78 to 87% in moles of at least one alpha-olefin;

12 to 18% in moles of at least one vinyl ester; and

7. The composition according to claim 6, wherein it contains 0 to 100% by weight of biodiesel of at least one of animal and vegetable origin.

8. The composition according to claim 6, wherein it is chosen from diesel fuels, domestic fuel oils for heating installations (DF), kerosene, aviation fuels, and heavy fuel oils.

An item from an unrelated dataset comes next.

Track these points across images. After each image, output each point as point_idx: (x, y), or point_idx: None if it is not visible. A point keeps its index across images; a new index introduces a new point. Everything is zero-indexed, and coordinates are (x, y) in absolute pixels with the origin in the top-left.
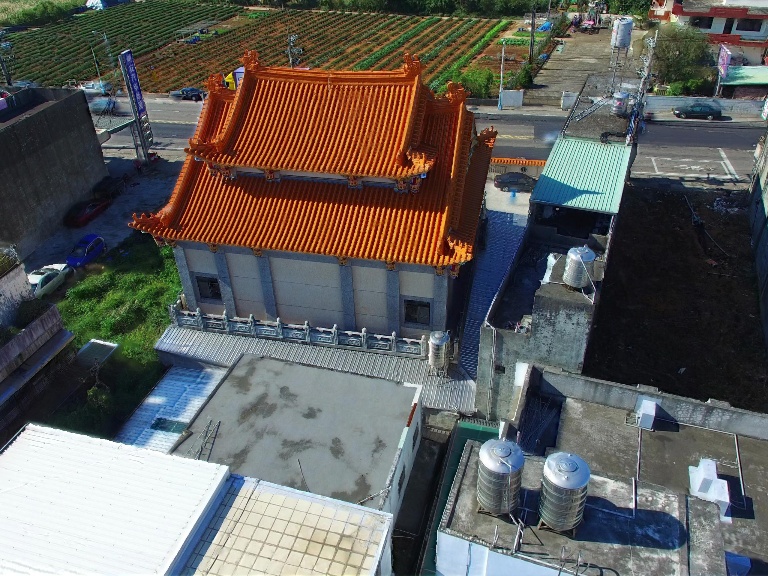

9. The composition according to claim 6, wherein it comprises 10 to 5,000 ppm by weight of the at least one copolymer.

10. The composition according to claim 6, further comprising one or more other additives different from the at least one copolymer, chosen from at least one of: detergents, anti-corrosive agents, dispersants, demulsifiers, anti foam agents, biocides, reodorants, procetane additives, friction modifiers, lubricity additives or anti-friction additives, combustion-promoting agents (catalytic combustion and soot promoters), agents improving the cloud point, pour point, cold filter plugging point, anti-sedimentation agents, anti-wear agents, and conductivity modifying agents.